##### EXERCISE MATERIAL
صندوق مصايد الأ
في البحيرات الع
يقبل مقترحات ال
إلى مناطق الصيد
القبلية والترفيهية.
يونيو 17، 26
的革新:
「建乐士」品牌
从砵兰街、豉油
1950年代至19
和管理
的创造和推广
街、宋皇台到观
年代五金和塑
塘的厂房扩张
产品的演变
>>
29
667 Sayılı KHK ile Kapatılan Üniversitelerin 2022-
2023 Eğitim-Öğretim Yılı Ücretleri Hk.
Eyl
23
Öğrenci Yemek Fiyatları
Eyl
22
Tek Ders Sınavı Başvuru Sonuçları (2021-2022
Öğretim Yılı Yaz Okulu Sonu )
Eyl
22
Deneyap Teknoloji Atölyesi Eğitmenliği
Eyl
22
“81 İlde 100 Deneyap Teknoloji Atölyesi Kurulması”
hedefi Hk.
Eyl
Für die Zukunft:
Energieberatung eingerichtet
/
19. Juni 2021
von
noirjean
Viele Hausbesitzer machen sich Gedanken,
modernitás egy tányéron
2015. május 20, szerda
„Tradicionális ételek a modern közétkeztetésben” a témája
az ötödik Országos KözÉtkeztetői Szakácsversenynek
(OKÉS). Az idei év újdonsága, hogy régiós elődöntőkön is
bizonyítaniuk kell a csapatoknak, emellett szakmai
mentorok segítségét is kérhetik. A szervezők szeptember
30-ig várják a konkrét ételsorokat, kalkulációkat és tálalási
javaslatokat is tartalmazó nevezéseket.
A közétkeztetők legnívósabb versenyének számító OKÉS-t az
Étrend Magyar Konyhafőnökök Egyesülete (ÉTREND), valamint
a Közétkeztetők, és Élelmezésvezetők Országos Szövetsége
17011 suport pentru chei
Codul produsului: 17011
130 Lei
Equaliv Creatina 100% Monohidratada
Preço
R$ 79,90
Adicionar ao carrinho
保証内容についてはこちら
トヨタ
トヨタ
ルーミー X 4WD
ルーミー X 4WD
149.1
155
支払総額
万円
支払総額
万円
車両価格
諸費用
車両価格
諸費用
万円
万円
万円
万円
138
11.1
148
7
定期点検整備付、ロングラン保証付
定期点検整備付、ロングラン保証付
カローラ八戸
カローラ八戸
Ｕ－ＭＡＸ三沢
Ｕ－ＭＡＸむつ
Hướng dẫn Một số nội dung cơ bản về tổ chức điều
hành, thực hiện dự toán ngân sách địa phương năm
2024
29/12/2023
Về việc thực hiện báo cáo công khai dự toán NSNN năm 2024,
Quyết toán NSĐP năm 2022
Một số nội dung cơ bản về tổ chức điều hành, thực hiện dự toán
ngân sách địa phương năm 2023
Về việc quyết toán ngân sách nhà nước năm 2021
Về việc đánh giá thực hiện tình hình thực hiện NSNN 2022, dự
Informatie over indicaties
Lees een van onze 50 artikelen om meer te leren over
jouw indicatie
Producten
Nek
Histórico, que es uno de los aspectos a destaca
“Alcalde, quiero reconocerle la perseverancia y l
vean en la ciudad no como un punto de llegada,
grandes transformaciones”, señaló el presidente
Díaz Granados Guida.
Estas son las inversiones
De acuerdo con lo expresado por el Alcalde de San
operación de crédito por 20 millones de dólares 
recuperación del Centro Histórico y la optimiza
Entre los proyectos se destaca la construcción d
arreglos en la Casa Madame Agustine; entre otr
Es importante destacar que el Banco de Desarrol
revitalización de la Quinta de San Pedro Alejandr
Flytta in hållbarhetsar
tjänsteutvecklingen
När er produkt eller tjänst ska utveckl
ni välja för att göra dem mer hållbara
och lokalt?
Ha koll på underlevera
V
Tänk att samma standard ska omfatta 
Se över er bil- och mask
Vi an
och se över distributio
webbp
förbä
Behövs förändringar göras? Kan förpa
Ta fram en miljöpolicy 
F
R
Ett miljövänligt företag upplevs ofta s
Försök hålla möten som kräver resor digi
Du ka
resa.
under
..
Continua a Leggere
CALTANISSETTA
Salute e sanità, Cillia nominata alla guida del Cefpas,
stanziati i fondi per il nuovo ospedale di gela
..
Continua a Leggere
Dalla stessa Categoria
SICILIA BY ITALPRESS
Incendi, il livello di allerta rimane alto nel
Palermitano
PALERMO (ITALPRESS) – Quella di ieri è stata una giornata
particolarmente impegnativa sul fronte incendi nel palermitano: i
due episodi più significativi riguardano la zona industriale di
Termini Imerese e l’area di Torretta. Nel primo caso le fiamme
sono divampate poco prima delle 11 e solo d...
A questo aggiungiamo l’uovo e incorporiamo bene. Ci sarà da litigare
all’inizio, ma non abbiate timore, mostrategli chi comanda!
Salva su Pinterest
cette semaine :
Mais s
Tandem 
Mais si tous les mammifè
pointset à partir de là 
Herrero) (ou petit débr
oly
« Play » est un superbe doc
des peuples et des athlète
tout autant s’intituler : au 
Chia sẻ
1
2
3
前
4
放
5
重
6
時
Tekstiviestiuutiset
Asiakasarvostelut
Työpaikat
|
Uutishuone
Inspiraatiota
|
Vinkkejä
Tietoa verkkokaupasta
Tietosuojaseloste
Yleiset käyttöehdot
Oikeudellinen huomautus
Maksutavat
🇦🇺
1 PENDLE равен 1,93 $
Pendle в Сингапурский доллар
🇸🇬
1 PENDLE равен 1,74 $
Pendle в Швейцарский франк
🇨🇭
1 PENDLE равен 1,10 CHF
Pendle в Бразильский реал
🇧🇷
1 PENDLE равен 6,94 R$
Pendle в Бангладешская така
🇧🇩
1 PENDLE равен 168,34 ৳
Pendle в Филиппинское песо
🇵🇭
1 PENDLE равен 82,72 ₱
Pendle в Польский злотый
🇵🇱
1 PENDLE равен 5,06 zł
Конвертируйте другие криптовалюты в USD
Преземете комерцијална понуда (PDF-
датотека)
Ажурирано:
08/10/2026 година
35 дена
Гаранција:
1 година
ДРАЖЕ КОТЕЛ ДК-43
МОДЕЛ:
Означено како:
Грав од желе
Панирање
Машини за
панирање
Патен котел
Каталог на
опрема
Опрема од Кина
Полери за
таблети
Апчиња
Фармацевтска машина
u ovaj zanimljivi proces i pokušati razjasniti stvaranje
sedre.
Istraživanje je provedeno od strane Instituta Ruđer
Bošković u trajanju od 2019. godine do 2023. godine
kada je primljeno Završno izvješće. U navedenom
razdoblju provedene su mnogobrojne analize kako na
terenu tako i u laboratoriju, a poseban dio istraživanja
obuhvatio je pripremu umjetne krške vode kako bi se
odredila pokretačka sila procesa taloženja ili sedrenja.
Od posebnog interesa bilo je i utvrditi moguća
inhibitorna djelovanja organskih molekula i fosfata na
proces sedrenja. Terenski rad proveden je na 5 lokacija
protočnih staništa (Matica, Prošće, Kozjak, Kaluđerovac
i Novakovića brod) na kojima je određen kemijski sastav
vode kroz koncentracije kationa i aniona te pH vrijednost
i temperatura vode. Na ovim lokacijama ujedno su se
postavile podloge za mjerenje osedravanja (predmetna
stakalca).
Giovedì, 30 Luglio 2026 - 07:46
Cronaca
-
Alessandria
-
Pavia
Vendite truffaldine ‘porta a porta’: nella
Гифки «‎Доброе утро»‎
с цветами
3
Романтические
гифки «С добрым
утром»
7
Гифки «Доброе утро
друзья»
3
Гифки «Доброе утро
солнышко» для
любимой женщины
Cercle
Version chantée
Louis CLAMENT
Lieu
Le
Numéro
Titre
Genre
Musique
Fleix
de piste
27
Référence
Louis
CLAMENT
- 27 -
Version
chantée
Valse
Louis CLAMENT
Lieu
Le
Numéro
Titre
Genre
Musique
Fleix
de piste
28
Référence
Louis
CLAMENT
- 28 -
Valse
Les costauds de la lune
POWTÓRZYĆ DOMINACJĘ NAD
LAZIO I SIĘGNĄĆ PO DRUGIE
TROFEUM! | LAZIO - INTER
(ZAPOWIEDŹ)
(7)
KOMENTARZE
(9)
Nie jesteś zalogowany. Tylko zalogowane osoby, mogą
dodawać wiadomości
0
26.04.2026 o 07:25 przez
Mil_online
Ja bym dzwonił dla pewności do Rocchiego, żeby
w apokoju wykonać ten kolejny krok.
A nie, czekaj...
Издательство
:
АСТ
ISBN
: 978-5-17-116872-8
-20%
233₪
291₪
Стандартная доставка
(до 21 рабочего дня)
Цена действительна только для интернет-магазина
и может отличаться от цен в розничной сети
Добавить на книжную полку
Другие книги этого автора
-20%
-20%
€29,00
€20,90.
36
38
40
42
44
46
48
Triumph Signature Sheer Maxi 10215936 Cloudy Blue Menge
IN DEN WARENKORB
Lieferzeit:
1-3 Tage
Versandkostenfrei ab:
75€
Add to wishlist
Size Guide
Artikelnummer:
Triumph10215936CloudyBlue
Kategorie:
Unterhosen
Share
##########
#### [WORK REQUIRED]
Only the number is needed here: how many lines in the data contain "Atölyesi"?

#### [SOLUTION TO THIS EXERCISE]
2